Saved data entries
::::
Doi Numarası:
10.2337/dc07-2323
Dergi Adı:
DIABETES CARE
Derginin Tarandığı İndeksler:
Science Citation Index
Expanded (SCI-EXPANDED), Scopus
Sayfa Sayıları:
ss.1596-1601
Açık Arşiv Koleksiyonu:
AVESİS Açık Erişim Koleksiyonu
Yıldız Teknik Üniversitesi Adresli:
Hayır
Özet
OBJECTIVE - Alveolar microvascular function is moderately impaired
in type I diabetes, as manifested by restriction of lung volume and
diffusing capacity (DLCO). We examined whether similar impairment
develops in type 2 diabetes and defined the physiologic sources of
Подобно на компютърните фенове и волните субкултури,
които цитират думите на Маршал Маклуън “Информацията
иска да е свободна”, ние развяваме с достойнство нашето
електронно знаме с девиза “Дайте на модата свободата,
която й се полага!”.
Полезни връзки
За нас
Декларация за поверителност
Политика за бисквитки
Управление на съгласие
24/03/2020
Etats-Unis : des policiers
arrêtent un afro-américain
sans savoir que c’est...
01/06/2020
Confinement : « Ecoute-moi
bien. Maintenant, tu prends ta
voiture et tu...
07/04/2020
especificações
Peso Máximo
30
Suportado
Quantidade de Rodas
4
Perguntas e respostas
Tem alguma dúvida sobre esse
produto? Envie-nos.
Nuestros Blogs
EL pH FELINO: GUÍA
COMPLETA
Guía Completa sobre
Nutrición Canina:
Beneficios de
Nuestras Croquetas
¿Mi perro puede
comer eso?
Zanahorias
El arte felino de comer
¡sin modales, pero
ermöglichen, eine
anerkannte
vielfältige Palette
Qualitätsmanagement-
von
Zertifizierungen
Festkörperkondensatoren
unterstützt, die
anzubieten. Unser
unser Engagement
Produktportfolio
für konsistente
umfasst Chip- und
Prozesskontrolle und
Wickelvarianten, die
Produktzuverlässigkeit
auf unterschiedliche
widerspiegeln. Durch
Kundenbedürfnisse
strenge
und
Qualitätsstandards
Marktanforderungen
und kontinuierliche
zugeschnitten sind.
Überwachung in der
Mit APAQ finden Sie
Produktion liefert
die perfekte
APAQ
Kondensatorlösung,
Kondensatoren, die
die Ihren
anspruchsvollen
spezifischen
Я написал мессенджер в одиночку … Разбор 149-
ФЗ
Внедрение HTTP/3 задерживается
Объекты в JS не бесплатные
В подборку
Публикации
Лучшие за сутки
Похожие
::::
- WHAT IS REQUIRED -
Once you find the line containing "Tem alguma dúvida sobre esse", copy it and every line after it through the end of the records, exactly as they stand.

- RESULT OF THE TASK -
Tem alguma dúvida sobre esse
produto? Envie-nos.
Nuestros Blogs
EL pH FELINO: GUÍA
COMPLETA
Guía Completa sobre
Nutrición Canina:
Beneficios de
Nuestras Croquetas
¿Mi perro puede
comer eso?
Zanahorias
El arte felino de comer
¡sin modales, pero
ermöglichen, eine
anerkannte
vielfältige Palette
Qualitätsmanagement-
von
Zertifizierungen
Festkörperkondensatoren
unterstützt, die
anzubieten. Unser
unser Engagement
Produktportfolio
für konsistente
umfasst Chip- und
Prozesskontrolle und
Wickelvarianten, die
Produktzuverlässigkeit
auf unterschiedliche
widerspiegeln. Durch
Kundenbedürfnisse
strenge
und
Qualitätsstandards
Marktanforderungen
und kontinuierliche
zugeschnitten sind.
Überwachung in der
Mit APAQ finden Sie
Produktion liefert
die perfekte
APAQ
Kondensatorlösung,
Kondensatoren, die
die Ihren
anspruchsvollen
spezifischen
Я написал мессенджер в одиночку … Разбор 149-
ФЗ
Внедрение HTTP/3 задерживается
Объекты в JS не бесплатные
В подборку
Публикации
Лучшие за сутки
Похожие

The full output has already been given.